We couldn’t figure it out. It didn’t seem to make sense. And then we went to the Killing Fields, and the Genocide Museum, and all of a sudden a murky logic is beginning to take shape in my head.
The Khmer Rouge was only toppled in 1979 — 30 years ago, still a blip in the timeline of these people, whose entire world was shaken upside down. Pol Pot and his regime destroyed education, schools, religion, money, commerce, books, artefacts, family structure and urban living. They brutally (so brutally) killed anyone with an education or conflicting views, and essentially reduced a country that had been running fairly smoothly to the Stone Ages. And a legacy like that doesn’t just disappear in a few decades, even though the country is by and large back on its feet again.

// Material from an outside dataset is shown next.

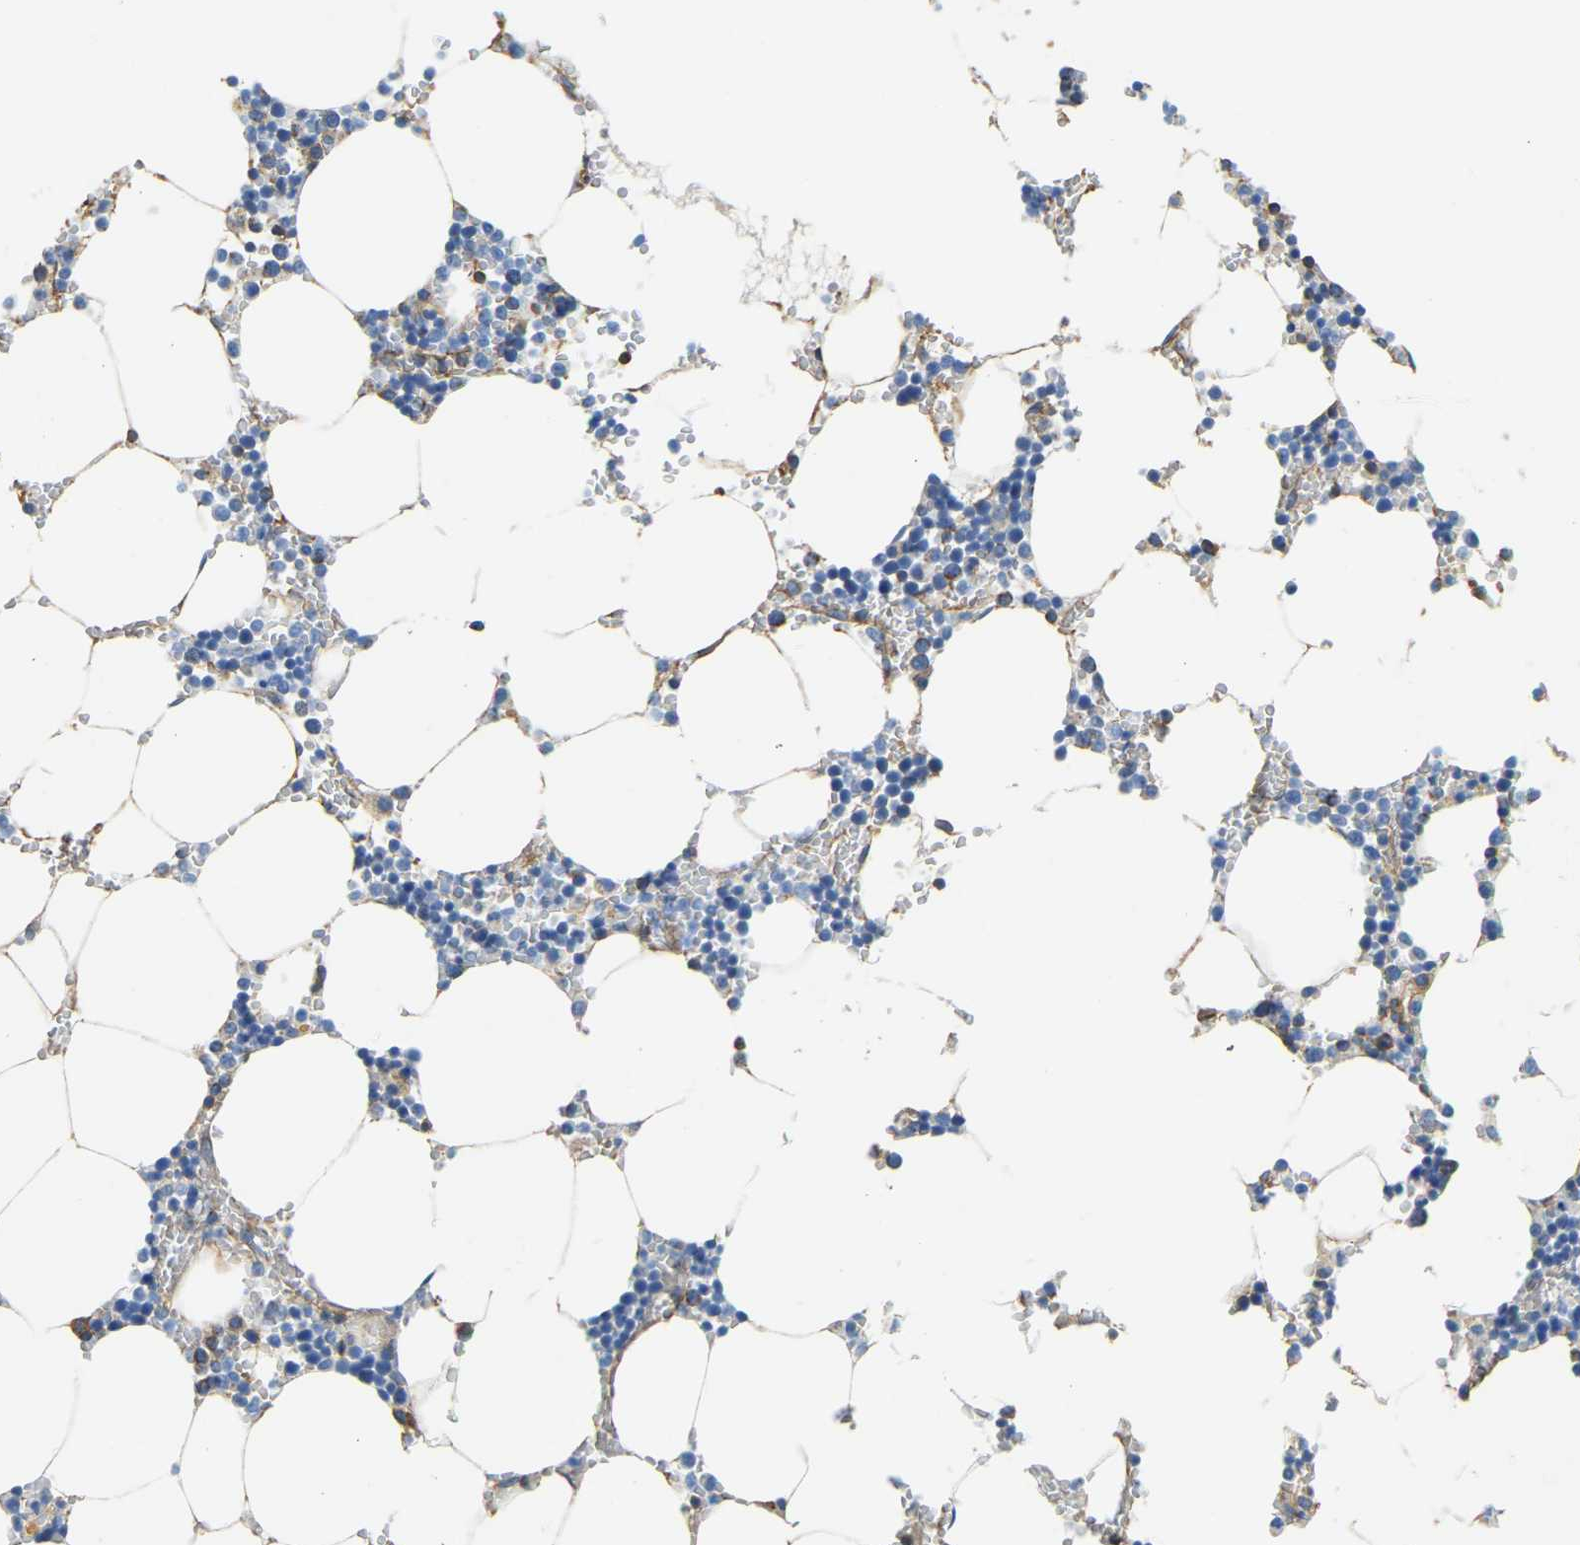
{"staining": {"intensity": "moderate", "quantity": "<25%", "location": "cytoplasmic/membranous"}, "tissue": "bone marrow", "cell_type": "Hematopoietic cells", "image_type": "normal", "snomed": [{"axis": "morphology", "description": "Normal tissue, NOS"}, {"axis": "topography", "description": "Bone marrow"}], "caption": "Bone marrow stained with a brown dye demonstrates moderate cytoplasmic/membranous positive positivity in approximately <25% of hematopoietic cells.", "gene": "AHNAK", "patient": {"sex": "male", "age": 70}}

This paragraph, by researchers and writers Olivia Altaras and Sarah Jones Dickens, on display at the Tuol Sleng Genocide Museum, summed it up for me: “In essence, although the Khmer Rouge regime officially ended … in 1979 … the Khmer Rouge’s policies of forced collectivisation and social reconstructivism left behind a legacy that lingered long after its formal demise. The Khmer Rouge left behind a vastly uneducated and unskilled society; a displaced, diasporic and traumatised nation; a population of 70% women, many widowed from the regime; and a country riddled with landmines … it is a legacy far from over and a legacy that will take generations to heal.”
In the face of this, is it petty to complain about dirt and filth and a general lack of beauty? Am I holding this distinctly un-Western country up to my Western ideals? Am I expecting too much too soon? Or is this the attitude you develop when life and order as you know it has been destroyed, and things take on a new perspective.
What do you think?
What do you know about Cambodia?
1 comment:
Well, Cambodians in Cambodia take notice. Surrounding cleanliness, hygiene, and proper behavior are very important in the eyes of some foreigners/tourists but above all your own well being. About filth, it doesn't seem to improve over the years. People instead choose to live in it instead of clean it up. Why?